Anyway, Solomon ate his feed up, and knocked his pan over to boot, hoping there was more feed underneath. Bo put Magic and her foal in a paddock for the night. And then we took him out, and had what Bo called a "Hildago moment." We closed the gate out of the property, took him out of his paddock, and set him loose.

If you are hoping for a dramatic tale of a running horse, I am afraid you will be disappointed. I let Solomon off his lead rope, and his head dropped to the grass, which he began to eat. We drove all over in the mule, feeding flakes of oat hay to the horses in all the pastures, and Solomon did not budge for about 10 minutes, whereupon he wandered perhaps 100 feet all told, grazing. "Catching" him consisted of getting his attention enough to convince him to raise his head so I could snap on the lead rope. I got a dramatic sigh, and then off we went. We wentup in the trailer once, and backed out of it, then I took him back to his pasture, where he found a flake and started munching away.

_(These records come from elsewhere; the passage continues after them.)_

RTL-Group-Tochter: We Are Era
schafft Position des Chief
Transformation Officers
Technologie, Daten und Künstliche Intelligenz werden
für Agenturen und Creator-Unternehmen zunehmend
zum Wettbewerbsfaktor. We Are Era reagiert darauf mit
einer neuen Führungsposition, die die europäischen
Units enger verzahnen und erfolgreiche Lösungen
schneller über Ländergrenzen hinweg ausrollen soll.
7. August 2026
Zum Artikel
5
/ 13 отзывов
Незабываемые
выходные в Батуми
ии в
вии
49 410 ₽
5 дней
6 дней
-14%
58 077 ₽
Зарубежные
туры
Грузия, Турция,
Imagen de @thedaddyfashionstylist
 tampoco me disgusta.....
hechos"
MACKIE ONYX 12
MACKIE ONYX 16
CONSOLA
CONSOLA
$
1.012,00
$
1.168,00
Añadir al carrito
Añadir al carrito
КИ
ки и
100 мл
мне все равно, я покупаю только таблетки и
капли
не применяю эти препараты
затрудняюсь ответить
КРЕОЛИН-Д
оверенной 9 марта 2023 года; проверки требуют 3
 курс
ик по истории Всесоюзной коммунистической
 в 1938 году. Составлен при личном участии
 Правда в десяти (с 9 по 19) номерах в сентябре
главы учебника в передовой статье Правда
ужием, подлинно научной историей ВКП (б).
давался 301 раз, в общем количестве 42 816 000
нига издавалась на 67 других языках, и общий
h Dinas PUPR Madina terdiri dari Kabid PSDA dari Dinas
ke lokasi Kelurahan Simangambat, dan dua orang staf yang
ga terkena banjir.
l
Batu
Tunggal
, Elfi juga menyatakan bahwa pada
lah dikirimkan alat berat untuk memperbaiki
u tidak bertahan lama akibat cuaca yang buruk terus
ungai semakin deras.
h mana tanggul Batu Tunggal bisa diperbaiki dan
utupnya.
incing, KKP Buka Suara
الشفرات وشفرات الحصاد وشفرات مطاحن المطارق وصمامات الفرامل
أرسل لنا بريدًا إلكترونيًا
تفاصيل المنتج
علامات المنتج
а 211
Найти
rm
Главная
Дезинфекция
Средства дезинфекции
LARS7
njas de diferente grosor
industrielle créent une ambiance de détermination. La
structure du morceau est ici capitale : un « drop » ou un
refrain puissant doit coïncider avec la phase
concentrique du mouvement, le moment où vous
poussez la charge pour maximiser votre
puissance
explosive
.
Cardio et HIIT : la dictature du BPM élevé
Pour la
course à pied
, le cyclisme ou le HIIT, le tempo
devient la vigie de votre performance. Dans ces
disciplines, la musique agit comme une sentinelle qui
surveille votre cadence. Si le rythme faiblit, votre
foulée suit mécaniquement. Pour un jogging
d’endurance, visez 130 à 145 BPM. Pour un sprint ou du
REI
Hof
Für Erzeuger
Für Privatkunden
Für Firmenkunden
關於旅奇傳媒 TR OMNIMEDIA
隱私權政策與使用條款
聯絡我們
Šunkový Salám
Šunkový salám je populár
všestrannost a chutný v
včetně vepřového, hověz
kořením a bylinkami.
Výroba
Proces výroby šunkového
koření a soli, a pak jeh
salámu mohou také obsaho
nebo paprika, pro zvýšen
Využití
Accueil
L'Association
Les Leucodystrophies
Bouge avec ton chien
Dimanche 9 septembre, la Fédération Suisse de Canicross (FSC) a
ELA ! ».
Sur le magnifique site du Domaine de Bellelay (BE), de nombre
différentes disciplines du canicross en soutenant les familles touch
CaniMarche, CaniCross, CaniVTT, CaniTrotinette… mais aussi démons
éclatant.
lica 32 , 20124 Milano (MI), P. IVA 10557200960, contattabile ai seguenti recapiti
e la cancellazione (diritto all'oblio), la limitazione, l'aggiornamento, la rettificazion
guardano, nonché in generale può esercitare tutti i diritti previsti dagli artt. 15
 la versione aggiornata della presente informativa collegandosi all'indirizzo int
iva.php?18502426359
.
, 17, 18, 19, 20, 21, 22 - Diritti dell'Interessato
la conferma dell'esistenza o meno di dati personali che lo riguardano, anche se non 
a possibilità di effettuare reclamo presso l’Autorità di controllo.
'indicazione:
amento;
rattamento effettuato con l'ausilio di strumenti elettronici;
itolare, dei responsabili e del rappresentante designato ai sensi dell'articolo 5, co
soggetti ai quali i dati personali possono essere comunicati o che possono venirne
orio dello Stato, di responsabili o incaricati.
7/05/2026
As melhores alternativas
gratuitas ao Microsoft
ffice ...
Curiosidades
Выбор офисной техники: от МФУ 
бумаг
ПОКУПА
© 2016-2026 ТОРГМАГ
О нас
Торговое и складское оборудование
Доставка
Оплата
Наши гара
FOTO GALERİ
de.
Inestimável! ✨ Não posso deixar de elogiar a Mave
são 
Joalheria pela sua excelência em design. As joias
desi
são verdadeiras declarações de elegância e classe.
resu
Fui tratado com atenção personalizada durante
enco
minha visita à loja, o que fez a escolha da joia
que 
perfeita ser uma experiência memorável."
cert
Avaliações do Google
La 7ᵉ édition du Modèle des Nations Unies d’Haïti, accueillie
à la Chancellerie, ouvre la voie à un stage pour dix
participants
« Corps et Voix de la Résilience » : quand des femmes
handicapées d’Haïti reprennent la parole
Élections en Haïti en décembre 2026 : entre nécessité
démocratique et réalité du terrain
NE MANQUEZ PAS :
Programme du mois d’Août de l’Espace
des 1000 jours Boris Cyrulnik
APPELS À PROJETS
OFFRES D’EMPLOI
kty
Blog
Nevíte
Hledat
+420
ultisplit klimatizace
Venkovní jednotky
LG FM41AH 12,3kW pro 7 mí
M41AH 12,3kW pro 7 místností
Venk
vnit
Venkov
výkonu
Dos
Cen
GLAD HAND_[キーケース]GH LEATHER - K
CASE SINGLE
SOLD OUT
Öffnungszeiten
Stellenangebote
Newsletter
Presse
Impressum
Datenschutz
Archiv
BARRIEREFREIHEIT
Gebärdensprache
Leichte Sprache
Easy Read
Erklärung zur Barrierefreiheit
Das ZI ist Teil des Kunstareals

We went inside, had some tea, and then tried to dig up more info on Solomon. We found that there is no horse with his name that could possibly be him registered with the AQHA, or on the other online pedigree search we did. We searched for more info on his earliest known owner, and when I got home I managed to find the contact info for his parents. I don't want to upset them, and I will be careful when I call them tomorrow. Hopefully they will be able and willing to tell me about my horse, and where he came from before their son owned him.

It was rainy and coooold today, but I think that overall it went well.

1 comment:

My3Arabs said...

Oh that mare is gorgeous!

I love how Bo is working with Solomon, sure wish that there were more trainers like him out there!